------ Information supplied

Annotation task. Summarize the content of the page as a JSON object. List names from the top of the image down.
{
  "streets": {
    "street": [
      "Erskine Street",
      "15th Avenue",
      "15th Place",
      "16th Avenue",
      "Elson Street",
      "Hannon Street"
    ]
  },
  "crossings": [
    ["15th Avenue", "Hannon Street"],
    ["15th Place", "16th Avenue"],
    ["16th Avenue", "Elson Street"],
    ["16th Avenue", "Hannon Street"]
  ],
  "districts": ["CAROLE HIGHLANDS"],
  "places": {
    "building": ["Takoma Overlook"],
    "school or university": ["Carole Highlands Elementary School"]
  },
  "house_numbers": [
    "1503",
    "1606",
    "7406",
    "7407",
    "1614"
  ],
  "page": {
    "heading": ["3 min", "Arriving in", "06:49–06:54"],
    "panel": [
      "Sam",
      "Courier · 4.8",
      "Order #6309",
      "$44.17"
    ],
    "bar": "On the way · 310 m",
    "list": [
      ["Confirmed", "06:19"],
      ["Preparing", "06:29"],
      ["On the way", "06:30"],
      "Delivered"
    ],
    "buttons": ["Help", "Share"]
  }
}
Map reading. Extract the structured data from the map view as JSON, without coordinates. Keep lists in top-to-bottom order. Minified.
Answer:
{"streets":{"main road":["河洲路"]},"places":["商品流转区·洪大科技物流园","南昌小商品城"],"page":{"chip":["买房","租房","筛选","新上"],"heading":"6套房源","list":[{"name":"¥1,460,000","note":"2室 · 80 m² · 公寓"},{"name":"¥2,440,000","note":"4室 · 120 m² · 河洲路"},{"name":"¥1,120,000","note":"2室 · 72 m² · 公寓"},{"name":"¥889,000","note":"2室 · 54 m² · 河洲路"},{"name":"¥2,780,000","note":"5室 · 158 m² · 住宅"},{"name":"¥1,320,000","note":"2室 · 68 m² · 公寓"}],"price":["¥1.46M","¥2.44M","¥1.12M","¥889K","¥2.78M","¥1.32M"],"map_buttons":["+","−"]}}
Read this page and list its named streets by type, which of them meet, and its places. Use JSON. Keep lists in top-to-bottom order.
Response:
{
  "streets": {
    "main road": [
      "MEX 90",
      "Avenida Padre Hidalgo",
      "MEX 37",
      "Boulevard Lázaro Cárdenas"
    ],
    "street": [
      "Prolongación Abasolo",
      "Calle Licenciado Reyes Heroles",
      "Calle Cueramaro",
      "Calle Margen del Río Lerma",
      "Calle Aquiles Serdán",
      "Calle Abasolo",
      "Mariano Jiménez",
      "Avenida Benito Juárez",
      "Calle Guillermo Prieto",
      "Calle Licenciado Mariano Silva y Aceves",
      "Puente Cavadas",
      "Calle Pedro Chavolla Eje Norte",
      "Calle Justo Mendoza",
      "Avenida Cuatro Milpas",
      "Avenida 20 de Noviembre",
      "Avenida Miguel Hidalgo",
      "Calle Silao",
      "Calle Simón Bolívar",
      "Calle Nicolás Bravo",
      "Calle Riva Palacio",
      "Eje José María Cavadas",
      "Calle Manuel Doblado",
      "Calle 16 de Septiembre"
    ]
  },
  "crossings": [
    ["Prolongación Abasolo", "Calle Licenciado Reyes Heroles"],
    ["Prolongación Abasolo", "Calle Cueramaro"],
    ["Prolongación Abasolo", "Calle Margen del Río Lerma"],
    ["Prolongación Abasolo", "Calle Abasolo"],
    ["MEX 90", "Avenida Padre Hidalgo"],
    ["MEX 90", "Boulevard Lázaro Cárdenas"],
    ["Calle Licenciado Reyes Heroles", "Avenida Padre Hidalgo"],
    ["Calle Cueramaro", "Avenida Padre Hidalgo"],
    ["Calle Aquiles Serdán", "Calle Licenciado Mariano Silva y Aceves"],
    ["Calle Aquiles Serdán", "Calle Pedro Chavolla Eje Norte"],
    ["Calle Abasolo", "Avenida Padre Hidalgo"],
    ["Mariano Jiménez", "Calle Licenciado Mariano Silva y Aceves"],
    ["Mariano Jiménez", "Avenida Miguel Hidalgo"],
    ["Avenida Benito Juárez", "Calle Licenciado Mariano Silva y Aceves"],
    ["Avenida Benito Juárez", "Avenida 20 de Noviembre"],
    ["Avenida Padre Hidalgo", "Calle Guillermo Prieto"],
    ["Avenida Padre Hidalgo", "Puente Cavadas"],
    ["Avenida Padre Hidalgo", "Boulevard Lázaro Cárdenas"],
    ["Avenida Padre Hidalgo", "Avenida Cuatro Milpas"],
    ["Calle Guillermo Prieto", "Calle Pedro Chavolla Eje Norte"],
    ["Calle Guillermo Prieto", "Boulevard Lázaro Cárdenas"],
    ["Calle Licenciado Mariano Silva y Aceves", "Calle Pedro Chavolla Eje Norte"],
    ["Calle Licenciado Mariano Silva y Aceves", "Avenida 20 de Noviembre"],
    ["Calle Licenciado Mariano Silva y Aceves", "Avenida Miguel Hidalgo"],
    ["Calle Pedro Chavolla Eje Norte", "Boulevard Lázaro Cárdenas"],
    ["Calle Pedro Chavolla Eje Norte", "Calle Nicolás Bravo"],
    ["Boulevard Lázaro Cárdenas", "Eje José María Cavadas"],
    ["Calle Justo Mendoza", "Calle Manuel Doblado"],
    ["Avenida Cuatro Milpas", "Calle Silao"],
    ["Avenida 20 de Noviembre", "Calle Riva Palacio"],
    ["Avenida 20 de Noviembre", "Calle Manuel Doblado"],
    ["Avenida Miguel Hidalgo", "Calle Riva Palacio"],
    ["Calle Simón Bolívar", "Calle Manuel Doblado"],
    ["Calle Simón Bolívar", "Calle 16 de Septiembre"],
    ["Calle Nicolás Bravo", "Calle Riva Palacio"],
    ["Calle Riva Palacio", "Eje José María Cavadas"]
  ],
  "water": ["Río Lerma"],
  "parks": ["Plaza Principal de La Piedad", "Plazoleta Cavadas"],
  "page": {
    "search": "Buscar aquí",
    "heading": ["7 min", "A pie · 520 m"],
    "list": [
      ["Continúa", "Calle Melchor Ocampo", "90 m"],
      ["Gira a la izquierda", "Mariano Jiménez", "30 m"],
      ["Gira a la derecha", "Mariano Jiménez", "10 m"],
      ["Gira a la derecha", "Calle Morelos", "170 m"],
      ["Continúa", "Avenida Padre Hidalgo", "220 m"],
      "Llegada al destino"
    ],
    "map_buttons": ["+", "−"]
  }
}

------------

About this task: Read the entries above and find each line holding the word "Chavolla". Copy it out.

Response:
      "Calle Pedro Chavolla Eje Norte",
    ["Calle Aquiles Serdán", "Calle Pedro Chavolla Eje Norte"],
    ["Calle Guillermo Prieto", "Calle Pedro Chavolla Eje Norte"],
    ["Calle Licenciado Mariano Silva y Aceves", "Calle Pedro Chavolla Eje Norte"],
    ["Calle Pedro Chavolla Eje Norte", "Boulevard Lázaro Cárdenas"],
    ["Calle Pedro Chavolla Eje Norte", "Calle Nicolás Bravo"],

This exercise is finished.